Lawrence of the Mind

Lawrence Ferlinghetti, Little Boy, tr. Giada Diano, Edizioni Clichy, pp. 240, euro 17,00 stampa

Lawrence Ferlinghetti: padre della Beat Generation, ma di altre definizioni consanguinee e domestiche potremmo insignire il nostro poeta, editore, libraio, sotto i cieli della Frisco (San Francisco) tutta saliscendi, baia, visioni “vertiginose” di Hitchcock, e reminiscenze comunicative europee mescolate (non agitate) alla più tersa American Way of Life. Moltissime hits sono state sfoderate in Italia, soprattutto negli anni Sessanta e Settanta, intorno ai movimentati stili di vita (fra Rimbaud e legami multietnici) di questa combriccola d’avventurieri della parola e della strada. Raccolte, antologie, dalla pioniera Pivano ai numerosi aficionados dei tempi successivi. Come dimenticare Coney Island of the Mind (tradotto da Romano Giachetti), pubblicato nella leggendaria collana Fenice fondata da Guanda nel 1939?

Fra Italia e Francia, nei cromosomi del nostro infinito poeta centenario sono attivi gli interruttori e gli entusiasmi del memoir, più o meno biografico, caro a tanta parte degli scrittori europei e statunitensi. Little Boy, già annunciato da decenni è ora giunto negli scaffali italiani pochi mesi dopo la prima pubblicazione da parte della Doubleday: 29 marzo 2019, a cinque giorni dal centesimo compleanno dell’autore.

Situazioni nostalgiche a parte, la ricchezza poetica di Ferlinghetti ha avuto molto successo nella sua avita Europa, e ancora di più nel nostro paese, complici la cantabilità del verso e le assonanze con i testi dei nostri migliori “chansonnier”. Partecipe la Senna, che sembra perennemente sfociare davanti a New York o Los Angeles, invece che nella Manica. D’altronde si sa che l’Atlantico è calamita a tutti gli effetti, in un senso o nell’altro. Little Boy non chiude l’epopea di “Lorenzo”, anzi ne racchiude semi, storiografia, motteggi e arguzie, angeli custodi, scantinati e attici, gran giornate, cibi, avversità e gioie multicolori, in un’esplosione ritmica a cui ammiccano sornioni, dal paradiso dei Beat, Kerouac e Ginsberg. Ma qualcosa di tremendamente serio si fa largo nelle pagine del libro, ed è la sostanza succosa e massiva del tempo non bisognoso di essere ritrovato, essendo presente nella sua piena interezza in un unico e profittevole istante: tempo che contiene tutti i tempi, dove ritrovarsi ha lo stesso gusto di una birra mentre tutti insieme guardiamo l’Oceano, cari protagonisti delle migliaia di disegni e schizzi tracciati dal nostro.
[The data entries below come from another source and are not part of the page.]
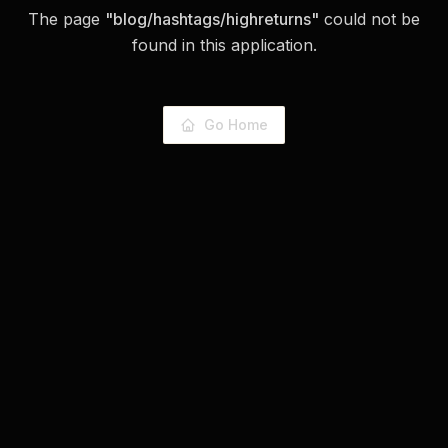
The page
"
blog/hashtags/highreturns
"
could not be
found in this application.
Go Home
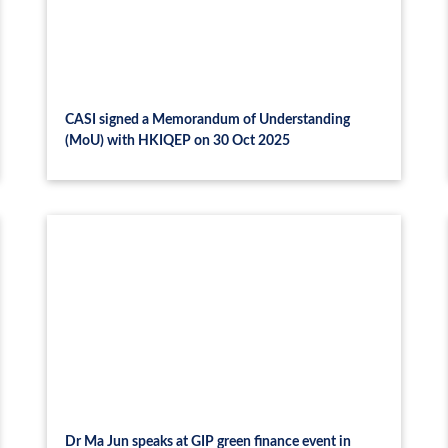
CASI signed a Memorandum of Understanding
(MoU) with HKIQEP on 30 Oct 2025
Dr Ma Jun speaks at GIP green finance event in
Più Joyce che Proust? Qualcosa del genere, condito con l’etica ginnica di un Laughlin, amico fraterno.

La scrittura di Ferlinghetti corre lungo le strade d’America registrando su nastro immagini e visioni, dialoghi ininterrotti su belle spiagge fra compagni etero che cercavano di far diventare gay amici stupendi (“Ginzy” Allen Ginsberg verso Ti Jean Kerouac). Senza mai dimenticare la parte buia del genere umano scivolante verso il precipizio e le varie frodi del cuore lasciate sul campo dai più stupidi inquilini. Ma i talenti che firmavano libri alla City Lights erano la coscienza superiore dell’universo tanto amato dal nostro nomade dello spirito.

A Giada Diano, fedele collaboratrice, si deve l’edizione italiana di Little Boy, seguita personalmente dall’autore che non ha mancato di commentare come i “Little Boy” siano ovunque nel mondo. Seduti al grande bar della vita, aggiungiamo, in vista di quel che accadrà mentre una “giovane madre snella” passeggia sulla strada e qualcuno sta sicuramente tramando qualcosa.